I think this article is a great example of why individuals need to view their real estate transactions as investments. Does it make sense to hold on to a house that you purchased at the top of the market boom and hold on to it for 15 years just to break even? This is not a question of ethics, morals, and/or religious convictions. A college professor advises underwater homeowners to walk away from mortgages. Quite frankly I agree with him and the arguments he makes. This is a real estate contract and nothing more. Don’t let the government trick you into thinking there is some obligation beyond the contract, while it continues to be completely hypocritical demonstrated by the trillion dollar budget deficits and trillion dollar bailouts.

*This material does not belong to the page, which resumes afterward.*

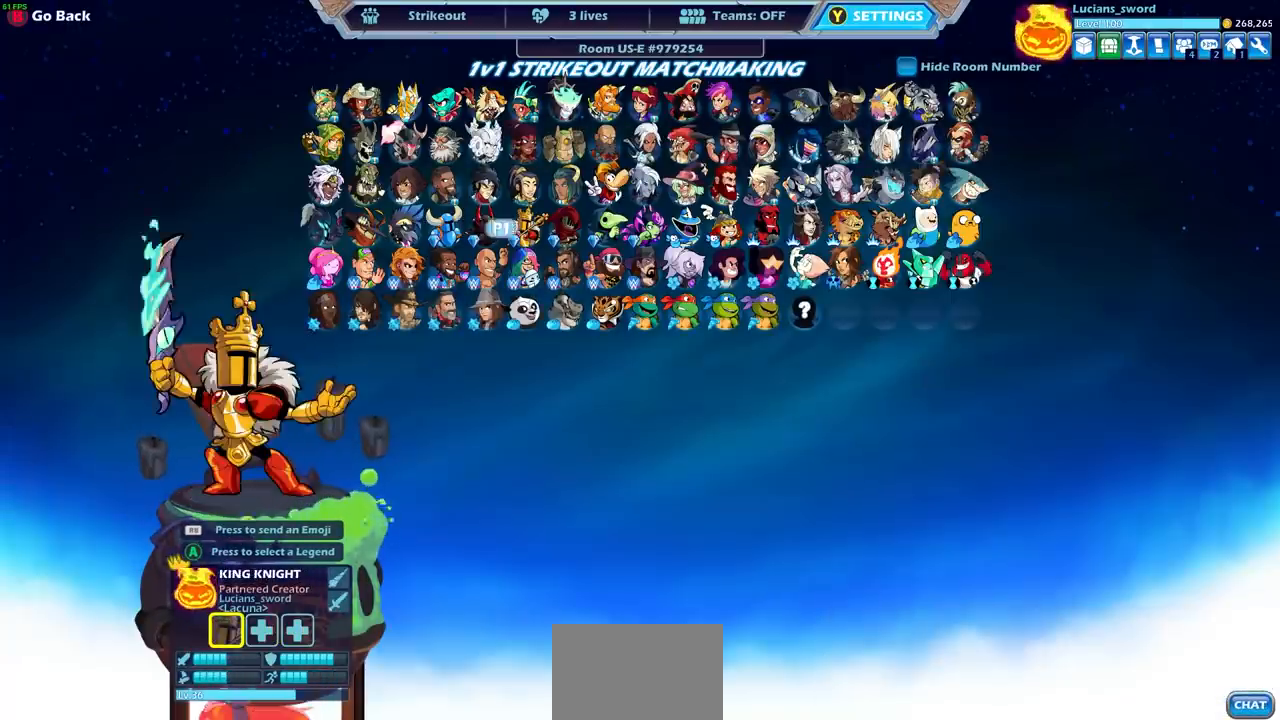
{"buttons": [], "left_stick": "center", "right_stick": "center", "events": [[100, "left_stick", "center"], [150, "left_stick", "right"], [250, "left_stick", "center"], [317, "left_stick", "right"], [450, "left_stick", "center"]]}
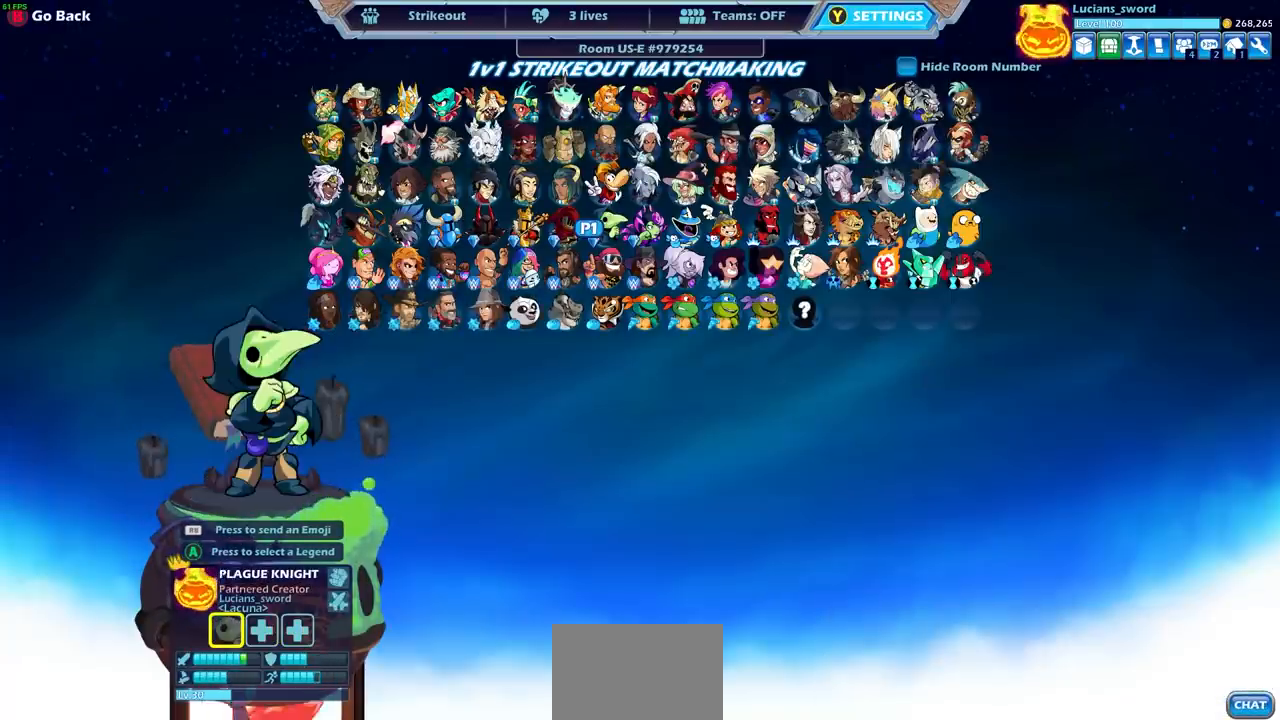
{"buttons": [], "left_stick": "center", "right_stick": "center", "events": [[100, "left_stick", "up-right"], [200, "left_stick", "center"], [367, "left_stick", "right"], [483, "left_stick", "center"]]}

In the article below we see Morgan Stanley, who is not in default or delinquent on its loans, simply just giving the buildings back to the lender because it improves its bottom line. Too many people do the opposite of what this company does by maxing out their credit cards, draining their retirement funds, and selling all their possessions to save a declining asset that eventually gets foreclosed on. Would we have less homeless people if they simply recognized that they are in a losing proposition early on and cut their losses immediately by giving back the collateral to the lender?

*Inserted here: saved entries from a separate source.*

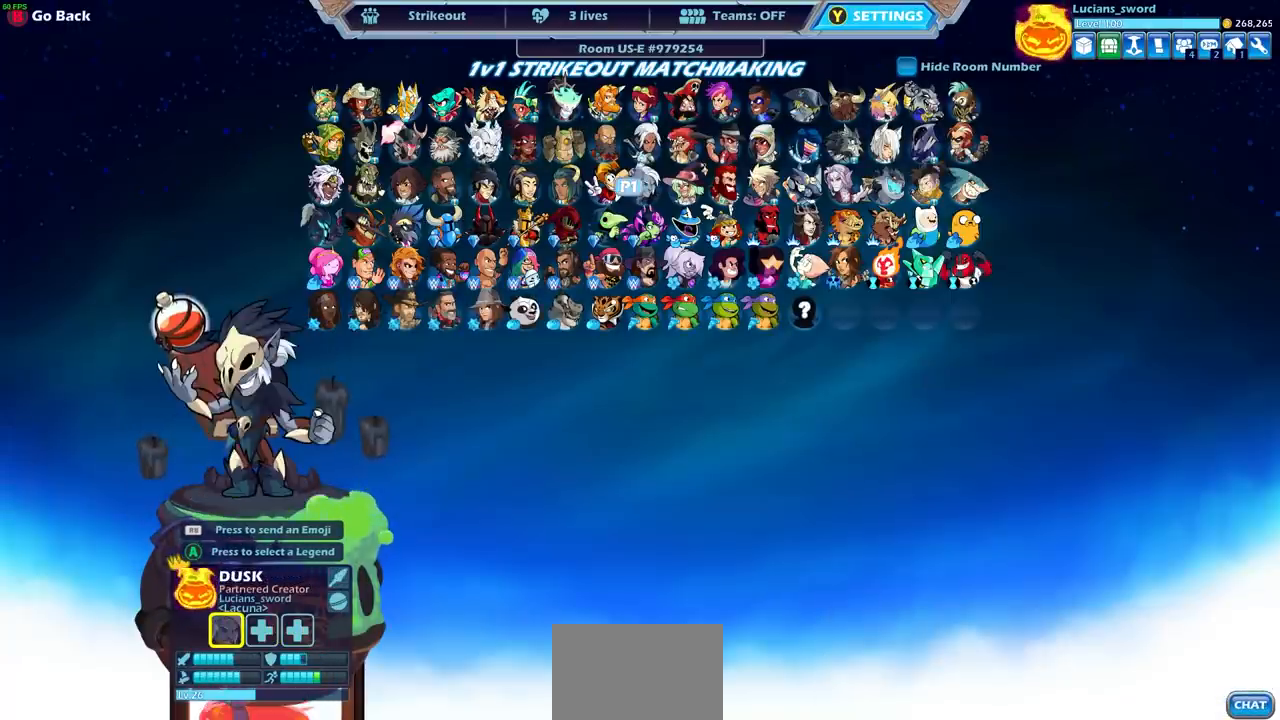
{"buttons": [], "left_stick": "left", "right_stick": "center", "events": [[133, "left_stick", "right"], [267, "left_stick", "center"], [450, "left_stick", "left"]]}
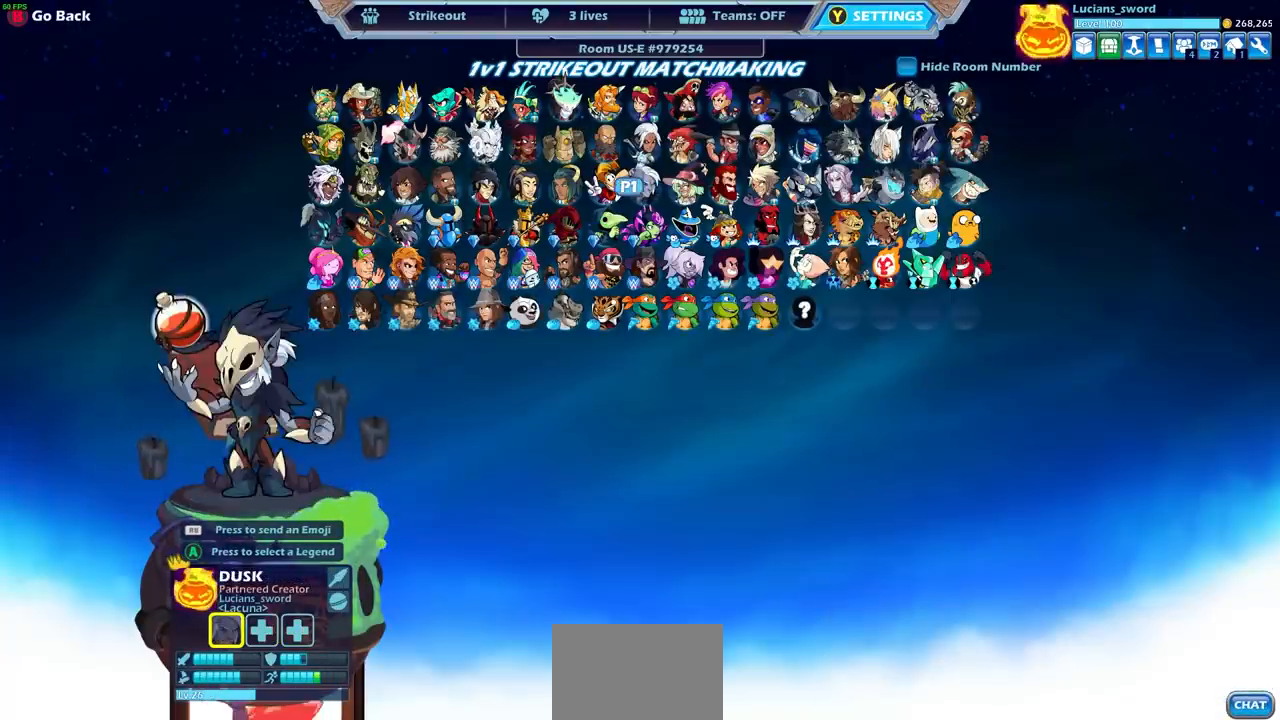
{"buttons": [], "left_stick": "center", "right_stick": "center", "events": [[17, "left_stick", "center"], [133, "CROSS", "down"], [217, "CROSS", "up"]]}
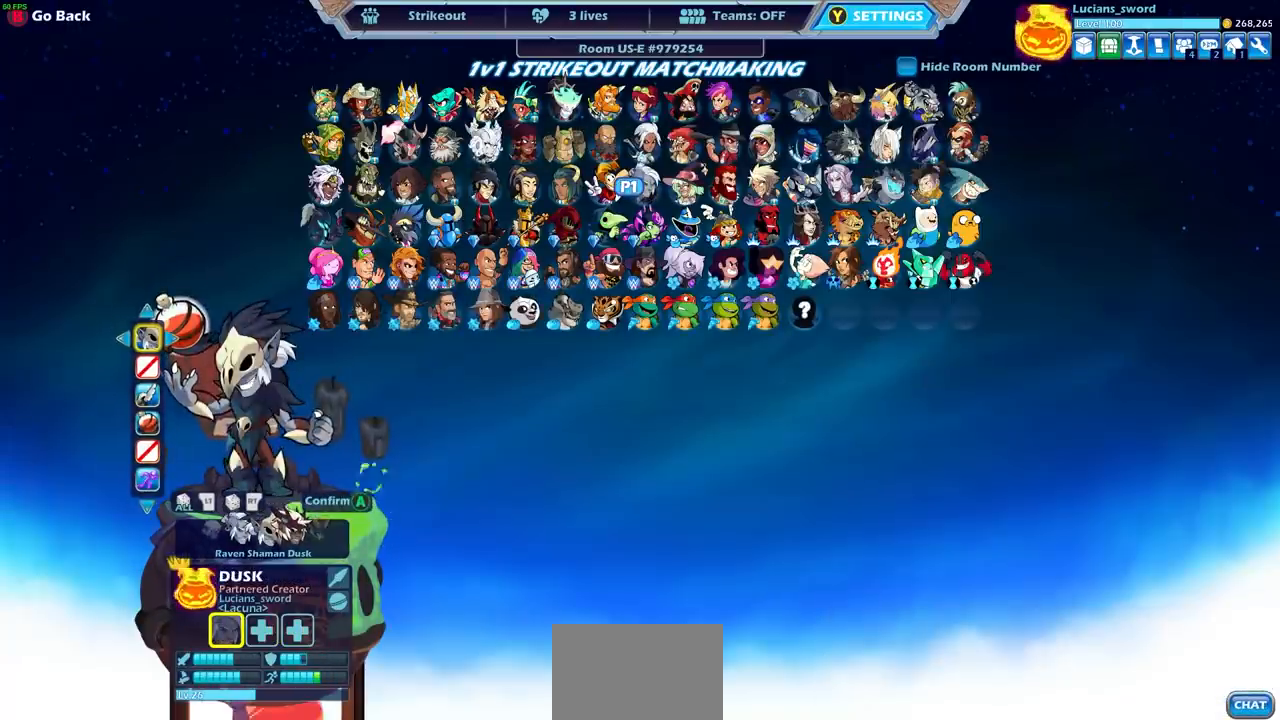
{"buttons": [], "left_stick": "center", "right_stick": "center", "events": []}
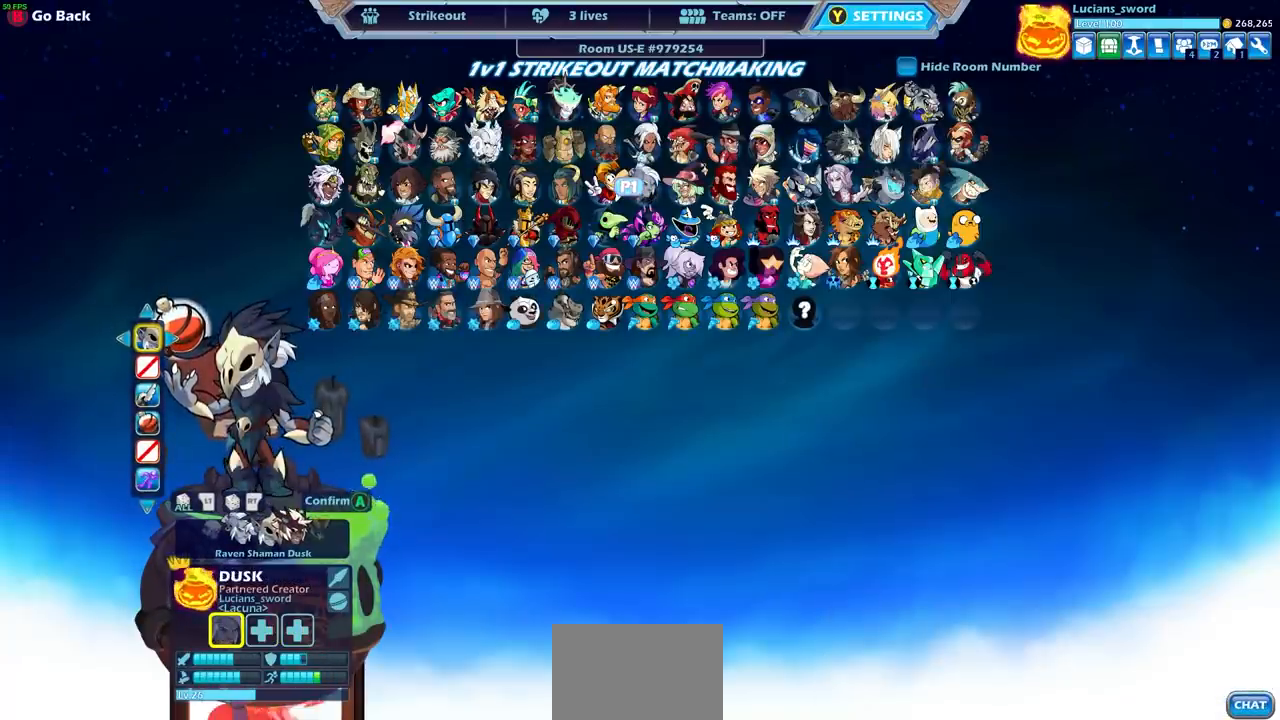
{"buttons": [], "left_stick": "center", "right_stick": "center", "events": []}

So we’ve discussed the ethics of individual borrowers walking away from their mortgages. (Some say we’ve over-discussed it.) If it’s immoral, as some would say, for a borrower to walk away their mortgage, is it any different for a bank?
Morgan Stanley is doing just that. News reports on Thursday said the bank plans to give back five San Francisco office buildings to its lender–just two years after buying them at the top of the market.
“This isn’t a default or foreclosure situation,” spokeswoman Alyson Barnes told Bloomberg News. “We are going to give them the properties to get out of the loan obligation.”
Sound familiar?
Morgan Stanley bought the buildings, along with five others, in San Francisco’s financial district as part of a $2.5 billion purchase from Blackstone Group in May 2007. The buildings were formerly owned by billionaire investor Sam Zell’s Equity Office Properties and acquired by Blackstone in its $39 billion buyout of the real estate firm earlier that year, Bloomberg reports. One analyst estimates that the buildings are now worth half of what Morgan Stanley paid.
The buildings Morgan Stanley is giving up are One Post, 201 California St., Foundry Square I, 60 Spear St. and 188 Embarcadero. The bank will continue to own the five other office buildings it acquired in the deal.
Some proponents of strategic default argue that since the lender gets the collateral back, walking away is simply the termination of a business arrangement between consenting adults. Certainly, it seems as though that’s what’s happening here.
Calculated Risk hastens to point out that Morgan Stanley is current on the loan–thus this is essentially a “strategic default.” If banks can walk away from commercial buildings, does that weaken the social pressure on homeowners to stay in their home when they’re underwater on their mortgages?
1 Comments
Subscribe to the Comments
The bottom line is that there are no clear cut answers.
It is clear however that even though the intent of the Fed’s zero interest policy is to have the banks lend money, the bank regulators don’t agree and the banks have no incentive to lend money when they can borrow from taxpayers at zero and invest with the same taxpayers at a positive rate.
One thing is for sure. A mortgage is strictly a business contract to the bank no matter which side of the mortgage they fall. Everyone else needs to treat the mortgage the same way.
The mortgages on these buildings were almost for sure non recourse mortgages so the lender knew the risk when theyade the loans.